▶ _What you will do_
Gather every line below that contains the string "dataUsingEncoding", and copy each one in full.

Dataset entries

"""

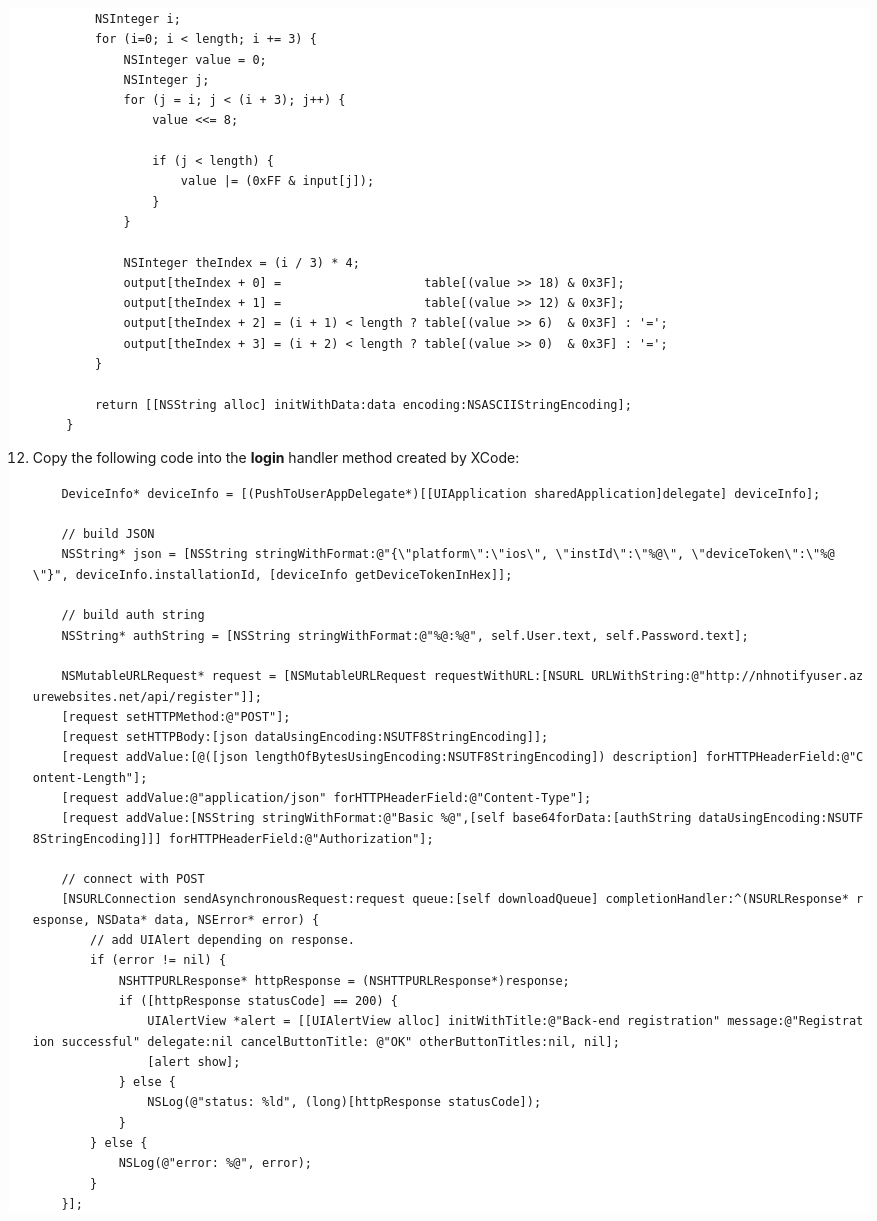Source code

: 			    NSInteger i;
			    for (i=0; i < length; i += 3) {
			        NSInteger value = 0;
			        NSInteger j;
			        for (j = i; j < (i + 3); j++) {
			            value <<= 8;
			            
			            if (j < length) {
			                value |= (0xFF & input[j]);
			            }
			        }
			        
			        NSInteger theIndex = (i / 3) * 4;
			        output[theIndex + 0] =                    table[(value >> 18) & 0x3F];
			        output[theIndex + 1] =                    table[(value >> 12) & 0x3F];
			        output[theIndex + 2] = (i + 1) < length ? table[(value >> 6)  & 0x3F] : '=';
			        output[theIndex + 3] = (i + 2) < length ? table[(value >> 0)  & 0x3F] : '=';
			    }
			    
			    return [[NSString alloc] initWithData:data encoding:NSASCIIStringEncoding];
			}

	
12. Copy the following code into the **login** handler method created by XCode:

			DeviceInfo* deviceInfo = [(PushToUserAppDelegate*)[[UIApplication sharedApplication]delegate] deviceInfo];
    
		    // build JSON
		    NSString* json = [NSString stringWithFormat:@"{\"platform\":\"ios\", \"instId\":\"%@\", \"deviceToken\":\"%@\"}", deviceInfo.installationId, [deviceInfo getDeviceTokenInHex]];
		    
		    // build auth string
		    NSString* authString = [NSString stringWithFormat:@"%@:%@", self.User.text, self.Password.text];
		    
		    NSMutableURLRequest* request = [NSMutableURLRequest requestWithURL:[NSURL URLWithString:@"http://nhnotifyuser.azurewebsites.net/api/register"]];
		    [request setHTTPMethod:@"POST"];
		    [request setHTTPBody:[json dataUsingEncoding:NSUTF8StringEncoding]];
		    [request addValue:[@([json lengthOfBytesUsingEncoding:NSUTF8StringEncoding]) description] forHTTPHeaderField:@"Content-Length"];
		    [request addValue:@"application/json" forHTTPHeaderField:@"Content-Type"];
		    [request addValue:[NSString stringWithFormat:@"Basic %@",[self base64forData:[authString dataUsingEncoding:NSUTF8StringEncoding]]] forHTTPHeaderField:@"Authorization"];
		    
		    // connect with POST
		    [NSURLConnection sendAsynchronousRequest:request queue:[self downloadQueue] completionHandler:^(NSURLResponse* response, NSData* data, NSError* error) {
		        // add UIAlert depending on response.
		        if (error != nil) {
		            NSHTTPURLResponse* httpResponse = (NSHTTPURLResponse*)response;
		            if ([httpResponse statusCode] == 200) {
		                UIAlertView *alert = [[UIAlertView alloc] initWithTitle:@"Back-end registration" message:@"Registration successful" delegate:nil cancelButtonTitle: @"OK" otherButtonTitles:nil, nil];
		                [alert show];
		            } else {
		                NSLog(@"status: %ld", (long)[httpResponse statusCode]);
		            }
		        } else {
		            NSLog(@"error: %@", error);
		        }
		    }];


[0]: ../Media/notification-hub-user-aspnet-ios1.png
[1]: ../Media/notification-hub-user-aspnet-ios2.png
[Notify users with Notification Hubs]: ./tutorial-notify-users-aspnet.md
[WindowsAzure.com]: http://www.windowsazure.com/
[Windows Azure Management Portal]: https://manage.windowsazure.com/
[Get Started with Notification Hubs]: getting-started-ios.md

"""
"""

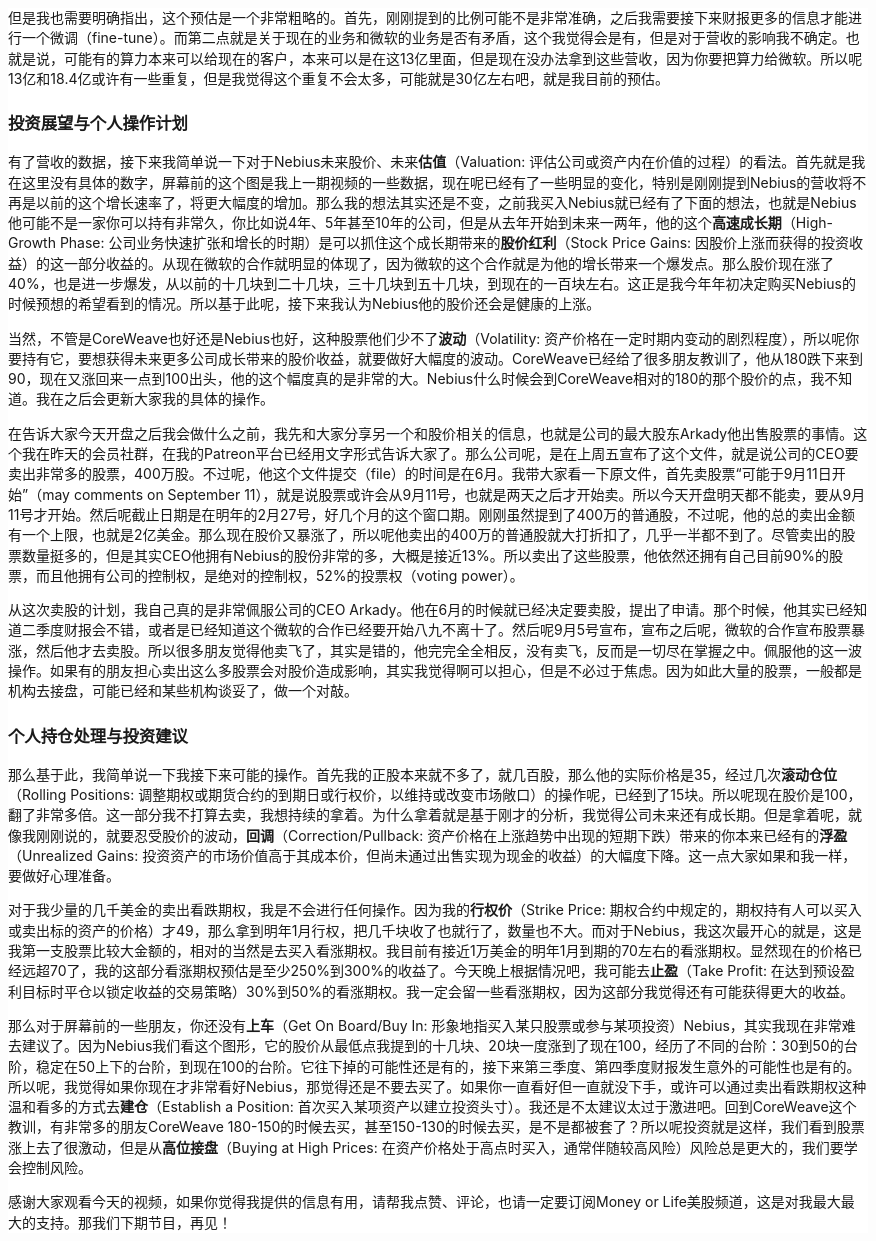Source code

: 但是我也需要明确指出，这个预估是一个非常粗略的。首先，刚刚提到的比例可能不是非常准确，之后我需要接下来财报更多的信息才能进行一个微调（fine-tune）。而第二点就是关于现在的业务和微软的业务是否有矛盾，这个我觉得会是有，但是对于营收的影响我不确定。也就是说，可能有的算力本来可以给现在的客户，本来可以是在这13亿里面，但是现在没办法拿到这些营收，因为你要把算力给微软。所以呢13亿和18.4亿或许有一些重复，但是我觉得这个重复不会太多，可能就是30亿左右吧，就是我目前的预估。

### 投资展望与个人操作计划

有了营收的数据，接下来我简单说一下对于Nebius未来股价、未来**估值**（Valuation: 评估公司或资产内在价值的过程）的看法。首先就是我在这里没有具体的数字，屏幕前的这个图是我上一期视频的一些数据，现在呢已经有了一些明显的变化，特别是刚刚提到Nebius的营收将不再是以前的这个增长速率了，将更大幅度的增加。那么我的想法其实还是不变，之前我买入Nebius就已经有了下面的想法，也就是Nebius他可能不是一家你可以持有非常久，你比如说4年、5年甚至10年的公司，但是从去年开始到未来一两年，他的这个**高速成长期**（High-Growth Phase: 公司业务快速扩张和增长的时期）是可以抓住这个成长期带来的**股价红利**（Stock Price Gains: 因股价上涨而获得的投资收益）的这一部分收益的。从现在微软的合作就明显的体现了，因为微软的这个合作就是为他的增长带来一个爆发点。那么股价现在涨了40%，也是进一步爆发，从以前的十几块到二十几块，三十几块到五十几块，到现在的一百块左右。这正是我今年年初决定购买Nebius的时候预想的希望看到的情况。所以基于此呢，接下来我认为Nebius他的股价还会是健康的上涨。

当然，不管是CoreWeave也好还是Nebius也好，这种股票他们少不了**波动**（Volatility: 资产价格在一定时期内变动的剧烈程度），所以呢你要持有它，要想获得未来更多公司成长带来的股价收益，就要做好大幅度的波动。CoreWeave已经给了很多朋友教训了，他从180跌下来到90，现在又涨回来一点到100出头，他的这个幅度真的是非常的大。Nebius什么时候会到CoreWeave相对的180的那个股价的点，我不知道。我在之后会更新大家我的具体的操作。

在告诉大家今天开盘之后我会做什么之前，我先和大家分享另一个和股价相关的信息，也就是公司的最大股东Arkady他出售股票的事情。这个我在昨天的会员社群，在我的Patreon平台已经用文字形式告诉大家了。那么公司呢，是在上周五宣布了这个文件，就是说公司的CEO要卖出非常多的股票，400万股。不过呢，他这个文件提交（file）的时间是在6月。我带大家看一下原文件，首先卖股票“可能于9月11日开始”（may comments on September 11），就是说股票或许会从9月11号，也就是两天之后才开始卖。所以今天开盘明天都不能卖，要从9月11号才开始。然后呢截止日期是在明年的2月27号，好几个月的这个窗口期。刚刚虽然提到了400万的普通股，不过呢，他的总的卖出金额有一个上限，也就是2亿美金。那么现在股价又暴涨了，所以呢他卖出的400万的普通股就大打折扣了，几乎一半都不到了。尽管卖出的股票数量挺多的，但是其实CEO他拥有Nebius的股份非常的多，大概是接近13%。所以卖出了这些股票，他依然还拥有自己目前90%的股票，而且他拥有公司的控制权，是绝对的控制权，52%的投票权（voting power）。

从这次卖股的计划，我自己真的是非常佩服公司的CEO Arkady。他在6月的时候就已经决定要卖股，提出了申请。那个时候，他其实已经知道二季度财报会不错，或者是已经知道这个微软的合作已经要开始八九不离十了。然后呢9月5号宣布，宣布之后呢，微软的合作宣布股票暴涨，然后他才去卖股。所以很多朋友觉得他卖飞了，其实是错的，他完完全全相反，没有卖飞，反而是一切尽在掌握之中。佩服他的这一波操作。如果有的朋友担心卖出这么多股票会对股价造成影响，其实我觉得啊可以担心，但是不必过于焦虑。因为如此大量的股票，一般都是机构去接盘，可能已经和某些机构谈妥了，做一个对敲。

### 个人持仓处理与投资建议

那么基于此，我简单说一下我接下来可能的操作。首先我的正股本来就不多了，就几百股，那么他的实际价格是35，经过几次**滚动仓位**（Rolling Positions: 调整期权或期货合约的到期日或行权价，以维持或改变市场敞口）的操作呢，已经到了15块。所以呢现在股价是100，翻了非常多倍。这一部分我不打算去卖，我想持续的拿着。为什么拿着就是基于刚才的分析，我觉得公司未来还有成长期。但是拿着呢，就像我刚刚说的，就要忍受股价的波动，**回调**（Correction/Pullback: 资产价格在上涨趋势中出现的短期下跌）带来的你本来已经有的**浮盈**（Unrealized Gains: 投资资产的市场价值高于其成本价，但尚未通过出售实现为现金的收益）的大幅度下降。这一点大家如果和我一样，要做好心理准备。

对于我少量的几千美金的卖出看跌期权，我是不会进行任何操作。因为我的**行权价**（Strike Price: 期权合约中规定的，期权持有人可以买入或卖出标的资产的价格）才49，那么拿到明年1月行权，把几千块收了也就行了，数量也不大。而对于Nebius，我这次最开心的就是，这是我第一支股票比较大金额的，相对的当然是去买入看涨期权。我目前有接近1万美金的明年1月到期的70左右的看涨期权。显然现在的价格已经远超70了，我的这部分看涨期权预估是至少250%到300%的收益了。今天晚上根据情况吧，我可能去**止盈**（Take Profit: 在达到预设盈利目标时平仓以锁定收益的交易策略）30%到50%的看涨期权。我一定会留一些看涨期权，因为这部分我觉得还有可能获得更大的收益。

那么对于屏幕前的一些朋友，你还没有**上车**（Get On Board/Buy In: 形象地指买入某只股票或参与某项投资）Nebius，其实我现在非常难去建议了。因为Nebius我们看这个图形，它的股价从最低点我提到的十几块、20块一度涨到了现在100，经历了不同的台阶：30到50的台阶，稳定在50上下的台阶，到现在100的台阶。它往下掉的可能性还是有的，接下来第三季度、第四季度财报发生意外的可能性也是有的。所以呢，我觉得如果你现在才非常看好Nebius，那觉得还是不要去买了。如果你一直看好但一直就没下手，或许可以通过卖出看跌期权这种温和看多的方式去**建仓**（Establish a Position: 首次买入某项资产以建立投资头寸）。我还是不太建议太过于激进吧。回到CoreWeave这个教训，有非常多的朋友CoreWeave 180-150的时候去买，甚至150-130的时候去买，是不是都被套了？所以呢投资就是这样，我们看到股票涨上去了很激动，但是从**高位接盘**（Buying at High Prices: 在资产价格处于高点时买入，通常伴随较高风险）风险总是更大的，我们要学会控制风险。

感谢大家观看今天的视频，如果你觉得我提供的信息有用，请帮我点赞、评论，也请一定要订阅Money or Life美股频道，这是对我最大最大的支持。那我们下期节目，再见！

"""

▶ _Answer section_
		    [request setHTTPBody:[json dataUsingEncoding:NSUTF8StringEncoding]];
		    [request addValue:[NSString stringWithFormat:@"Basic %@",[self base64forData:[authString dataUsingEncoding:NSUTF8StringEncoding]]] forHTTPHeaderField:@"Authorization"];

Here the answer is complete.